Note: for each Unicode property, UCD.html also summarizes
where to find the data for the property values, and the default value used for unassigned characters.
Q: Unicode now treats the SOFT HYPHEN as format control (Cf) character
when formerly it was a punctuation character (Pd). Doesn't this break ISO
8859-1 compatibility?
A: No. The ISO 8859-1 standard defines the SOFT HYPHEN as "[a] graphic
character that is imaged by a graphic symbol identical with, or similar to,
that representing hyphen" (section 6.3.3), but does not specify details of
how or when it is to be displayed, nor other details of its semantics. The
soft hyphen has had a long history of legacy implementation in two or more
incompatible ways.
Unicode clarifies the semantics of this character for Unicode
implementations, but this does not affect its usage in ISO 8859-1
implementations. Processes that convert back and forth may need to pay
attention to semantic differences between the standards, just as for any
other character.
In a terminal emulation environment, particularly in ISO-8859-1 contexts,
one could display the soft hyphen as a hyphen in all circumstances. The
change in semantics of the Unicode character does not require that
implementations of terminal emulators in other environments, such as ISO
8859-1, make any change in their current behavior.

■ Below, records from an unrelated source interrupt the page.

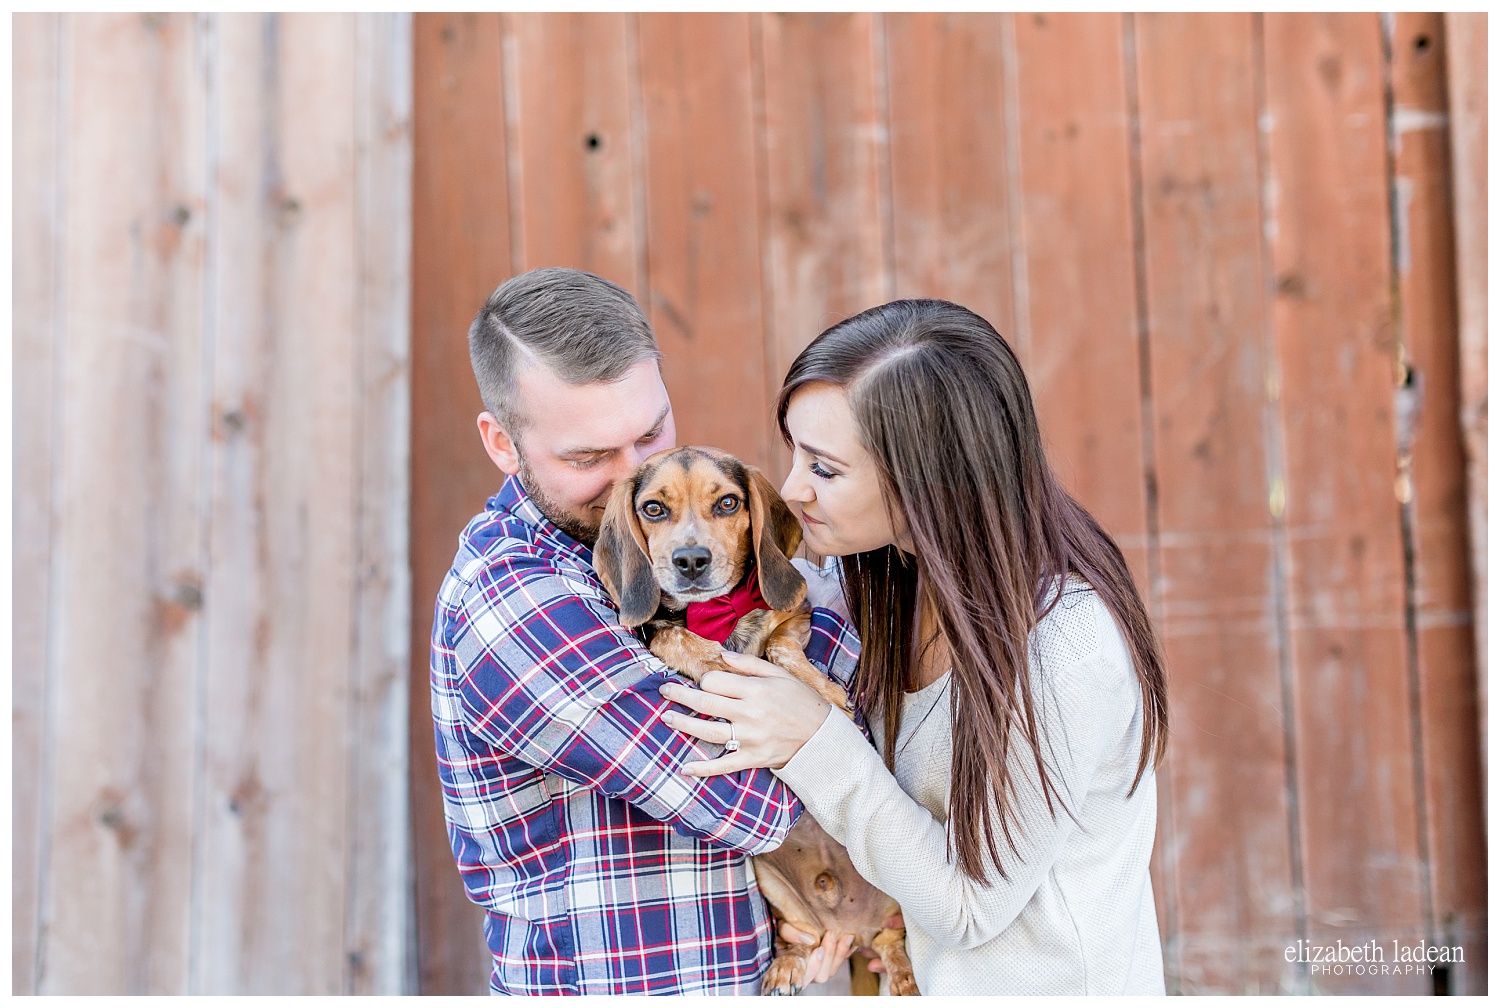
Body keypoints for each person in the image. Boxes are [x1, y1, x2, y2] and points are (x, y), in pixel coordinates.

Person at [657, 298, 1170, 995]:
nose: (793, 488)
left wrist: (814, 739)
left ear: (930, 480)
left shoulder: (1066, 648)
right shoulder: (876, 582)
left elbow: (969, 907)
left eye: (826, 469)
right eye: (795, 454)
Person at [428, 266, 863, 995]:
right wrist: (823, 674)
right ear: (502, 444)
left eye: (651, 430)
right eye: (589, 457)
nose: (636, 476)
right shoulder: (515, 604)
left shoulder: (679, 536)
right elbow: (748, 804)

Q: Where can I find the numerical values of characters with the Hexadecimal
Digit (Hex_Digit) property?
A: The Unicode Standard provides the Hex_Digit property,
which
specifies which characters are hexadecimal digits: 0-9, A-F, a-f, and
their fullwidth equivalents. (The ASCII_Hex_Digit property specifies
the intersection of the Hex_Digit property and the Basic Latin block.)

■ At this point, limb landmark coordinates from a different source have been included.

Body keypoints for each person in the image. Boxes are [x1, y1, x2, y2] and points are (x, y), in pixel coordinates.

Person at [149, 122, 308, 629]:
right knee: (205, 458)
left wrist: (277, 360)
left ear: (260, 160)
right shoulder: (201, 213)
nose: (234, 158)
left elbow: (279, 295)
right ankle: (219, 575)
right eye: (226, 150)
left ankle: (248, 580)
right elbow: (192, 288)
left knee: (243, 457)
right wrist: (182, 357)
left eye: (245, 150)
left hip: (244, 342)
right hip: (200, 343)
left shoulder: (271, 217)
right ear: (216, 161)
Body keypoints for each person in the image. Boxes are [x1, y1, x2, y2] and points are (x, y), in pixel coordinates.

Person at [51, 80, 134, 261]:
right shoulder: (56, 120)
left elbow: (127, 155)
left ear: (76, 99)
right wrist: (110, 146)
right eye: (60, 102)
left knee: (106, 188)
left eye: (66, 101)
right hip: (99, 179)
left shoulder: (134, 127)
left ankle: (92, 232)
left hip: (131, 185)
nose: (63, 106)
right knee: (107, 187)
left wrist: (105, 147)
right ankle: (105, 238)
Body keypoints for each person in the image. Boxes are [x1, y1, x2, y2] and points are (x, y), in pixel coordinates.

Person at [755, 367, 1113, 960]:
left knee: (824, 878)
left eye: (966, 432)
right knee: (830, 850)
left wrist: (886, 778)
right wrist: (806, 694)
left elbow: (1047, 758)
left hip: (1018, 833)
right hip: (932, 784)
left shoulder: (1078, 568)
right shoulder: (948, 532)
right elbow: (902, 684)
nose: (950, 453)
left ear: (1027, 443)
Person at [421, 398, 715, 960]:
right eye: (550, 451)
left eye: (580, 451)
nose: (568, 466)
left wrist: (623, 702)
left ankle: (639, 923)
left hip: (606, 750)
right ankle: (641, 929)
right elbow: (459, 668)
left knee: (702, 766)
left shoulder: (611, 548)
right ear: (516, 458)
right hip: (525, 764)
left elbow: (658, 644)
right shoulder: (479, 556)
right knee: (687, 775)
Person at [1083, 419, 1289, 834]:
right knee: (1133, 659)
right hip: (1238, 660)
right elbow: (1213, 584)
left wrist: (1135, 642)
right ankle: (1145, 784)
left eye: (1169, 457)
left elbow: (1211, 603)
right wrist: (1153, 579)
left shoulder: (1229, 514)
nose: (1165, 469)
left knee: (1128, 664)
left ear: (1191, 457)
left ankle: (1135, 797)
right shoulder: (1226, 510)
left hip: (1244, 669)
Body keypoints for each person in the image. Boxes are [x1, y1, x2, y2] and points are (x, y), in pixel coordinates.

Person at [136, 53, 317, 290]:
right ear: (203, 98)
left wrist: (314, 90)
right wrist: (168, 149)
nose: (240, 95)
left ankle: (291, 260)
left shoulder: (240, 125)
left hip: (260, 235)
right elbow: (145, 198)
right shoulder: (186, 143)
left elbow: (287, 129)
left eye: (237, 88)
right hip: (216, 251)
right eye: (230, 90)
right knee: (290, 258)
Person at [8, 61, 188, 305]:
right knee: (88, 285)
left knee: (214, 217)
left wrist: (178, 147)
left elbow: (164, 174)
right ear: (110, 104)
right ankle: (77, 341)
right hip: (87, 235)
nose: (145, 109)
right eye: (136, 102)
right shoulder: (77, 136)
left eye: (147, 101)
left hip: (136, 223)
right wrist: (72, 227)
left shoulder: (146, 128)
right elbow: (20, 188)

There is no table in the UCD mapping the hexadecimal digit characters to
their values, analogous to the Numeric_Value property.
The
table linked here removes this real, if trivial, gap. [JC]
Q: Why is the hacek accent called "caron"
in Unicode?
A: Nobody knows.
Legend has it that the term was first spotted in one of the 'giant
books' from the '30s at Mergenthaler Linotype Company in Brooklyn, NY;
but no one has been able to confirm that.
More accurate reports trace the term back to the mid '80s where we do
have documented sightings of "caron" in publications such as:
-
The TypEncyclopedia by Frank Romano, ISBN: 0-835-21925-9, Libraries
Unlimited; 1984
p. 6 shows the mark with the notation "caron/hacek/clicka"
IBM's Green Book which has an original copyright date of 1986.
"Caron Accent" appears on p. K-432, in a table entitled "Diacritic Mark
Special Graphic Characters."
National Language Support Reference Manual.
4th ed. 1994. (National Language Design Guide, 2)
-
SGML & Adobe documentation in
this 1986 reference
Unicode and ISO 8859-x just carried the tradition along.
In an article published in 2001: "Orthographic
diacritics and multilingual computing",
J.C. Wells - a linguist at the University College in London - writes:
"The term ‘caron’, however, is wrapped in mystery. Incredibly, it seems
to appear in no current dictionary of English, not even the OED."
Whoever the originator is, we suspect that he has probably taken his
secret to the grave by now. [Various authors]